Heart songs and shit sandwiches…..What next?

Feeling the same downers as I did after a big show. You prep and prep, live the goal day by day, chip away at everything that is a distraction, until the big event comes. For me, it was always dance shows. This last time, it was the end of the Oxygen Magazine 90 day challenge and the hope of making the top 20, maybe even the cover. I didn’t make the top 20, by the way, but I am kind of glad. I needed a break from everything. Although, if I had made the top 20, I would have embraced it. Either way, It’s ALL GOOD.

I had knee issues crop up, and I was just plain tired after waking up at 4 am 5 days a week and busting my ass in the gym. I pushed hard, I didn’t miss one workout the whole 90 days. My meals and macros were on point pretty much the whole time. I didn’t drink alcohol for the last 5-6 weeks. I felt amazing the last official workout before I took my AFTER photos. That expression is PRIDE, pride in myself for seeing it through, for giving it my all, for committing FULLY to myself and my goal. No excuses, to me or anyone else.

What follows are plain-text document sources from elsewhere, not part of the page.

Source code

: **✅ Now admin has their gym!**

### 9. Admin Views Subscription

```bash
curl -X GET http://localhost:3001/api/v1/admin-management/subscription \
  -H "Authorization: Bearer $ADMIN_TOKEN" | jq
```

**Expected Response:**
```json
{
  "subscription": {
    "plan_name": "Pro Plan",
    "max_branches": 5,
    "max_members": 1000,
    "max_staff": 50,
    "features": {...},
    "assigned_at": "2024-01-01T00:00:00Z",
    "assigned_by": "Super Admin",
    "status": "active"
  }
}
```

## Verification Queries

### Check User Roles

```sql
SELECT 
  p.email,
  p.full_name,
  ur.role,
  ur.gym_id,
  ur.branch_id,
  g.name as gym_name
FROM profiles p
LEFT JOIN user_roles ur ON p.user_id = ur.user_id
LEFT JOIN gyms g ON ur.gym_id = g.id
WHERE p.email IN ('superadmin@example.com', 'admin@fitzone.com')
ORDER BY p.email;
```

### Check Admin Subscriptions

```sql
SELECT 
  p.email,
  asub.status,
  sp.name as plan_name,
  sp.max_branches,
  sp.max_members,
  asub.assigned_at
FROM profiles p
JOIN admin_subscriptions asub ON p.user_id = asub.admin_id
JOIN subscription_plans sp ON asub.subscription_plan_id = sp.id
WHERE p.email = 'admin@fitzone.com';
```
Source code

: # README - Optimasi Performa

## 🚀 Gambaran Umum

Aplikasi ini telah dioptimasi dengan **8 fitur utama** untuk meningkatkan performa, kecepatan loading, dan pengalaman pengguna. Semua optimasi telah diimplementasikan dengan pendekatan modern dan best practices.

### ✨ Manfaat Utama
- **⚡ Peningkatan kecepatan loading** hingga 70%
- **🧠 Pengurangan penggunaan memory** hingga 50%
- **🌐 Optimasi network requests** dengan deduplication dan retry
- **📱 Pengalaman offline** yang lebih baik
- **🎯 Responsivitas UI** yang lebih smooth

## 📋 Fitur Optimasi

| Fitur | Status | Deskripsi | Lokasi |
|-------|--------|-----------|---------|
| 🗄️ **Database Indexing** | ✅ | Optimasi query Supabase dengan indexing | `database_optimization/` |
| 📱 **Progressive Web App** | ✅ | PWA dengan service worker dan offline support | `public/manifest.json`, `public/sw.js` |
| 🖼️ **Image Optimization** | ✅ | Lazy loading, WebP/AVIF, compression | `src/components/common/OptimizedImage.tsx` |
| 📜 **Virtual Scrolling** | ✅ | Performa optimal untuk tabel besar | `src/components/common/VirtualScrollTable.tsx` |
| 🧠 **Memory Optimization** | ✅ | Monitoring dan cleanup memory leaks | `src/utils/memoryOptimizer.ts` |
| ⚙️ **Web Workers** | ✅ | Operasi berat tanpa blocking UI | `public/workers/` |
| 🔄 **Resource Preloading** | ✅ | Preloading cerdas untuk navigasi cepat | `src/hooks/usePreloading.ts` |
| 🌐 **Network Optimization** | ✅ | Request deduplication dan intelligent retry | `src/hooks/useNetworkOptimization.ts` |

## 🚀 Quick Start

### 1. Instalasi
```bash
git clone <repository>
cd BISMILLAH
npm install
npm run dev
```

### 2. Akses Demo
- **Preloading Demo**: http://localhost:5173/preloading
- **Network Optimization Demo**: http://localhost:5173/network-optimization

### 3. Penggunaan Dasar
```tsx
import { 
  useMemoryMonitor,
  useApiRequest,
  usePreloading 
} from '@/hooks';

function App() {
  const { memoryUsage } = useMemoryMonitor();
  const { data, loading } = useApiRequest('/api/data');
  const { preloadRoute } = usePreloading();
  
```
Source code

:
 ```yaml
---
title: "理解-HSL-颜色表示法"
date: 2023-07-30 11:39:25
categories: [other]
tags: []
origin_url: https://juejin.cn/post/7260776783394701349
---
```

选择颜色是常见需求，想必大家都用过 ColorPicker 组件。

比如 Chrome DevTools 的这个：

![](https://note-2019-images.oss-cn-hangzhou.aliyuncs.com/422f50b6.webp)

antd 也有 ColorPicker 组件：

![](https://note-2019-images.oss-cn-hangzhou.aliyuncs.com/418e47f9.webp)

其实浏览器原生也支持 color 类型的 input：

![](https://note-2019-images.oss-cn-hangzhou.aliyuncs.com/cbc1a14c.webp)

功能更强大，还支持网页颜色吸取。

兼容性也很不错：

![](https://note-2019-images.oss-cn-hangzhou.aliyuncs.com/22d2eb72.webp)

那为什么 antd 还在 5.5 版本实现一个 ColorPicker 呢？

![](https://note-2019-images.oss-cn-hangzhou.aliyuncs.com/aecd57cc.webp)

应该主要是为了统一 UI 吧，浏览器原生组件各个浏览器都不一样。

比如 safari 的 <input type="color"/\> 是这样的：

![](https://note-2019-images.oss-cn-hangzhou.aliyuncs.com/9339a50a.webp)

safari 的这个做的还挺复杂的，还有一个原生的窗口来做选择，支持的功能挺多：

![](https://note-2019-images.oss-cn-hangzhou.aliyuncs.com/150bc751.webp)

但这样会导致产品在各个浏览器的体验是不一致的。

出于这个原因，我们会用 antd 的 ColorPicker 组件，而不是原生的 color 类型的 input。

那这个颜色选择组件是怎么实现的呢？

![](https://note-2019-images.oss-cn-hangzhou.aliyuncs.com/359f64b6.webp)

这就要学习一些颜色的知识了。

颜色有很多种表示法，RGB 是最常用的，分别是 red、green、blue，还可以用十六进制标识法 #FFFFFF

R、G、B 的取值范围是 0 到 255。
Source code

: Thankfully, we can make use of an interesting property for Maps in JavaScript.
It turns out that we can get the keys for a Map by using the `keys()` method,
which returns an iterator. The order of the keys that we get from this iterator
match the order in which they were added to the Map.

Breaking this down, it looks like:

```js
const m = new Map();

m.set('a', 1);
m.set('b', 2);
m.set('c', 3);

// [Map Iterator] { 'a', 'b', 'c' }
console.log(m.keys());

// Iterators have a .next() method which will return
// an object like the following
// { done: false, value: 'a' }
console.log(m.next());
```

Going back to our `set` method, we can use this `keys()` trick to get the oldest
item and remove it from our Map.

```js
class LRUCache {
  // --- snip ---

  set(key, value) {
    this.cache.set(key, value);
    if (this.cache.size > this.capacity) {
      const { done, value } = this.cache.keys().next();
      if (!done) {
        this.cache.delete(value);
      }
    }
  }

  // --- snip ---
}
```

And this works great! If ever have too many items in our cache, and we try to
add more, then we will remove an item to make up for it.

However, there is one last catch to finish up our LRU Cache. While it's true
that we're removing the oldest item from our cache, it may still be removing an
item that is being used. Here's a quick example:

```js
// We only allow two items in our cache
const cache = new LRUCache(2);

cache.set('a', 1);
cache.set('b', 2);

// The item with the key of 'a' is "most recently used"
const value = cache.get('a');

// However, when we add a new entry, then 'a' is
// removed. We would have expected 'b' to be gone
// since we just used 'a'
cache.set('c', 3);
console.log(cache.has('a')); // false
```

#FlexFriday This is the face of one HAPPY lady! I DID IT! I committed fully to myself for 90 days. It wasn't easy, yet it was, because I was ALL IN. See that picture on the right? That is PRIDE, .....pride in myself for a job well done. I haven't seen that face alot over the years. I had issues with my low back, my sacrum, my shoulder, and my knees, so I trained smart, but I always trained hard. I didn't miss one workout, and my food was on point! I learned the exercises, the meals, how to balance my macros, what protein powders to use and what supplements to use.. I dragged my butt out of bed at 4am every weekday, and if I woke up late, I got my #workout in somehow. I worked out six days a week and devoted my Sundays to rest and food prep. I invested a huge amount of time, energy and money (mostly for food) in this, and I am super stoked with the results. You know the best thing about this? I DID IT FOR ME, AND ME ALONE. Nobody suggested this, and at first I honestly doubted if I should go through with it, but something inside said it was not up for discussion. I am #foreverchanged. And what is really amazing is that by bettering myself, I inspired many others in my life to do the same. Now, that is something I didn't expect, and it makes me happy to know I can make the world a better place simply by loving myself fully. #ilovemylife #inspiration Thank you @oxygenmagazine , @erinstern5 and @amandalatona ! #oxychallenge #teamerin #teamboth #teamamanda #bodybuilding #fitat40 #fitfam #covermodel #covergirl #healthyliving #weights #noexcuses #trainhardyall #muscle #guns #biceps #gainz #oxygenexhale
Awesome, right?……………………
So, NOW WHAT??!!!
I think of doing a competition, and it’s exciting. I love the life, having a plan and sticking to it.
I love working on something similar day in and day out and noticing the changes in myself from day to day, week to week. When you do an activity regularly, you become more aware of how every part of your life affects your health. Then, my knees start talking. My adrenals start talking. Both are telling me to lay off of them a bit.
I started this so I could get stronger for dance, aerial, yoga, acroyoga, etc. YET, I didn’t make time for much of those. I got stiff because I didn’t stretch enough….huh. I haven’t started my Integrative Medicine Fellowship, but I am signed up. So much to do, so little desire to commit to anything right now.
Last night, I watched an interview with Elizabeth Gilbert. Lots of things hit me, but what really stuck was when she talks about the “shit sandwich.” There is often the desire to do something grand with our passions. As young’uns, we think we want to “be” so many things, and then we go to college and realize we have to work at it.
It’s not fun all the time.
Liz talked about the shit sandwich that every endeavor has. If you keep doing an activity despite the shit sandwich, then it’s worth continuing for you. For dance, I sacrificed so much every day, but the joy of dance made ALL of it worth it. What are you willing to put up with to do what makes your heart sing? If it makes your heart sing, does it matter?
It made me remember that dance is the one thing I am willing to put up with just about anything to have it in my life, so I am not sure why I am not doing it more. For now, I am just going to start there. I got stronger, I accomplished my first goal, now it’s time to figure out the next part.
I don’t need to decide right now what the next thing is. I just need to allow it to percolate. I will be drawn to what is right for me, bit by bit. Having that trust is hard, but it pays off every time!